NSCLCs start off as extremely tiny tumors. To find the primary tumor, special testing may be required. Early-stage cancers are treated with surgery or stereotactic radiation treatment by doctors.

Advance Stage

When cancer has progressed to tissues around the lung, like the chest wall, diaphragm, or lymph nodes in the chest, doctors utilize a combination of treatments. Patients may get radiation treatment alone or in combination with surgery and/or chemotherapy, based on the particular location of their cancer.

Patients whose cancers have migrated further than the chest or into the opposing lung are treated with chemotherapy and targeted treatment. People with cancer that has progressed beyond the chest do not usually benefit from surgery.
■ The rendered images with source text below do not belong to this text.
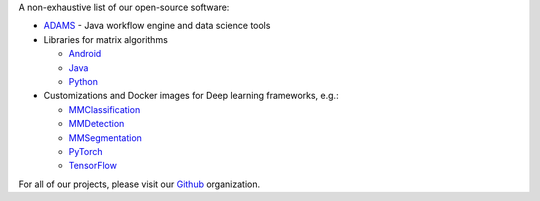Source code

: .. title: Software
.. slug: software
.. date: 2022-09-01 10:05:00 UTC+12:00
.. tags: 
.. category: software
.. link: 
.. description: 
.. type: text


A non-exhaustive list of our open-source software:

* `ADAMS <https://adams.cms.waikato.ac.nz/>`__ - Java workflow engine and data science tools
* Libraries for matrix algorithms

  - `Android <https://github.com/waikato-datamining/android-matrix-algorithms/>`__
  - `Java <https://github.com/waikato-datamining/matrix-algorithms/>`__
  - `Python <https://github.com/waikato-datamining/py-matrix-algorithms/>`__

* Customizations and Docker images for Deep learning frameworks, e.g.:

  - `MMClassification <https://github.com/waikato-datamining/mmclassification/>`__
  - `MMDetection <https://github.com/waikato-datamining/mmdetection/>`__
  - `MMSegmentation <https://github.com/waikato-datamining/mmsegmentation/>`__
  - `PyTorch <https://github.com/waikato-datamining/pytorch/>`__
  - `TensorFlow <https://github.com/waikato-datamining/tensorflow/>`__

For all of our projects, please visit our `Github <https://github.com/waikato-datamining/>`__ organization.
Chemotherapy extends life, while radiation treatment helps alleviate tumor-related symptoms. For individuals with NSCLC that has progressed to the brain, the doctor may propose brain surgery.

Any lung cancer sufferer should consider participating in a clinical trial to aid in the development of more effective therapies.

What occurs during radiation treatment?

High-energy x-rays (photons), gamma rays, or atomic particles are utilized in radiation treatment. It has a significantly greater impact on cells that divide fast, such as cancer cells, than on ones that do not. Most malignancies, including lung tumors, are formed up of cells that proliferate faster than normal lung tissue cells. This implies the tumor may be removed without causing harm to the surrounding tissues.

Radiotherapy works by destroying tumor cells’ DNA, preventing them from growing and producing new cancer cells. Normal bodily cells can also be injured, but they can heal themselves and resume normal function.

The aim is to deliver regular radiation doses big enough to kill a high proportion of quickly growing cancer cells while limiting harm to slower-dividing normal tissue cells in the same location.